Page.
<<<<

SOPHI staff and the University of Sydney's research clusters
A number of research clusters have been established within the Faculty of Arts and Social Sciences and beyond to facilitate inter-disciplinary and cross-disciplinary research. A research cluster is an association of academics who share common research interests. The environment established within the research cluster is designed to facilitate collaboration and collegiality between academics.
Just a few of the research clusters SOPHI academics participate in are listed below.
Archaeology of Sydney Research Group

The Archaeology of Sydney Research Group (ASRG) is a joint initiative between academic staff from the Department of Archaeology, School of Philosophical and Historical Inquiry, University of Sydney and professional archaeologists and researchers who work in Sydney. We aim to provide a focus and forum for supporting, developing and promoting research, professional, educational and other public benefit outcomes from archaeology conducted in the Greater Sydney region.
Research themes:
- Life in Sydney: Food and diet, fish and marine resources, market gardening; Ethnicity and gender; Mercantilism.
- Convicts: Convict institutions; development of a free society.
- Industry and Infrastructure: Maritime, potteries, defence, transport, standing buildings
- Landscapes: Urbanisation, Aboriginal land use, Parramatta, cemeteries
Aboriginal Sydney: Stone tool evolution, resource use, land use patterns, rock art, contact - Public Archaeology and Heritage: Synthesis and publication, grey literature, sustainable digital archives, public education
- History of Sydney Archaeology
Archaeology of Sydney Research Group website
Environmental Humanities

The Environmental Humanities Group is a collaboration of scholars from across the Faculty of Arts who are currently researching environmental dimensions of cultural and urban history, English literature, archaeology, anthropology, sociology, politics, gender and women’s studies. We propose to focus this diffuse work into an integrated, interdisciplinary and socially relevant new field of ‘environmental humanities’. Our collaboration will build an enduring cohort of University staff and postgraduate students to shape and disseminate a new national research agenda for this emergent and portentous field.

>>>>

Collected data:
<<<<

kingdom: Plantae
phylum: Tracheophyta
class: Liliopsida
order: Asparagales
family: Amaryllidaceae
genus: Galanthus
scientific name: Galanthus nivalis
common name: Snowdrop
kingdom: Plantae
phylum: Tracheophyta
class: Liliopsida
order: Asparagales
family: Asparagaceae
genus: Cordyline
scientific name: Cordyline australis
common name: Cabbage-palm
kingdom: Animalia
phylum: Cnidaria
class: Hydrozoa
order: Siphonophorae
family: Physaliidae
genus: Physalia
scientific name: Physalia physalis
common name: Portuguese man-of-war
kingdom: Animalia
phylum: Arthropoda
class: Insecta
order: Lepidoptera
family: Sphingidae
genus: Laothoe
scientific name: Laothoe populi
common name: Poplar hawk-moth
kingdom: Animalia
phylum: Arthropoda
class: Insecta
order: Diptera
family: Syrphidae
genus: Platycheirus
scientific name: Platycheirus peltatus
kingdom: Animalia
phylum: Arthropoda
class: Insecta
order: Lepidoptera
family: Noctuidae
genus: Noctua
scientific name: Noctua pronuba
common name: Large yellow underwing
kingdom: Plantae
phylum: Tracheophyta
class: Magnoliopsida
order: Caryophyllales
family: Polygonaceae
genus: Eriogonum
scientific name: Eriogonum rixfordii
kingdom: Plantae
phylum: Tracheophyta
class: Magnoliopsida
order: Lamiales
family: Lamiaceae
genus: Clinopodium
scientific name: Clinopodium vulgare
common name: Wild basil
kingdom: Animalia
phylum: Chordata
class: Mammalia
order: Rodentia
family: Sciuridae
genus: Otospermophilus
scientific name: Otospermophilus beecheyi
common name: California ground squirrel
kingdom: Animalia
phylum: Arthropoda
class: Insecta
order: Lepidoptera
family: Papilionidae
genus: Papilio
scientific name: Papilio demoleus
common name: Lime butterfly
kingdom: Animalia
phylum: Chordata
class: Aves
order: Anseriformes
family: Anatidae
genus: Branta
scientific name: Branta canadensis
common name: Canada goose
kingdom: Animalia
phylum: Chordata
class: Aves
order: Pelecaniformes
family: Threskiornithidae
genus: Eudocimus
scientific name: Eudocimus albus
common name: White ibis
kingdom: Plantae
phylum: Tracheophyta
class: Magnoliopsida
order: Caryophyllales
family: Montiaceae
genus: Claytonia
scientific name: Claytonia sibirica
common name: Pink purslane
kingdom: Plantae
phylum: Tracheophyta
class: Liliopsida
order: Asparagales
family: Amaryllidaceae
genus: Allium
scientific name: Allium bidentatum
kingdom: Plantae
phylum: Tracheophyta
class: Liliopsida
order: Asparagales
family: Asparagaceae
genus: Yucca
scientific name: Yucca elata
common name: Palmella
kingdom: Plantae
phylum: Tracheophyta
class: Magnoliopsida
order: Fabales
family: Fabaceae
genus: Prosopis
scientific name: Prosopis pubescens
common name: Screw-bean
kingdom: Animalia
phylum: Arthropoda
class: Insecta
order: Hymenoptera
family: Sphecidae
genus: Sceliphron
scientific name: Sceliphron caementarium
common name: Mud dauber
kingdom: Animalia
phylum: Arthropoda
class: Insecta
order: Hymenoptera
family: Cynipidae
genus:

>>>>

What is expected. Quote the full page above about SOPHI research clusters at the University of Sydney, word for word from start to finish.

Answer to this problem.
SOPHI staff and the University of Sydney's research clusters
A number of research clusters have been established within the Faculty of Arts and Social Sciences and beyond to facilitate inter-disciplinary and cross-disciplinary research. A research cluster is an association of academics who share common research interests. The environment established within the research cluster is designed to facilitate collaboration and collegiality between academics.
Just a few of the research clusters SOPHI academics participate in are listed below.
Archaeology of Sydney Research Group

The Archaeology of Sydney Research Group (ASRG) is a joint initiative between academic staff from the Department of Archaeology, School of Philosophical and Historical Inquiry, University of Sydney and professional archaeologists and researchers who work in Sydney. We aim to provide a focus and forum for supporting, developing and promoting research, professional, educational and other public benefit outcomes from archaeology conducted in the Greater Sydney region.
Research themes:
- Life in Sydney: Food and diet, fish and marine resources, market gardening; Ethnicity and gender; Mercantilism.
- Convicts: Convict institutions; development of a free society.
- Industry and Infrastructure: Maritime, potteries, defence, transport, standing buildings
- Landscapes: Urbanisation, Aboriginal land use, Parramatta, cemeteries
Aboriginal Sydney: Stone tool evolution, resource use, land use patterns, rock art, contact - Public Archaeology and Heritage: Synthesis and publication, grey literature, sustainable digital archives, public education
- History of Sydney Archaeology
Archaeology of Sydney Research Group website
Environmental Humanities

The Environmental Humanities Group is a collaboration of scholars from across the Faculty of Arts who are currently researching environmental dimensions of cultural and urban history, English literature, archaeology, anthropology, sociology, politics, gender and women’s studies. We propose to focus this diffuse work into an integrated, interdisciplinary and socially relevant new field of ‘environmental humanities’. Our collaboration will build an enduring cohort of University staff and postgraduate students to shape and disseminate a new national research agenda for this emergent and portentous field.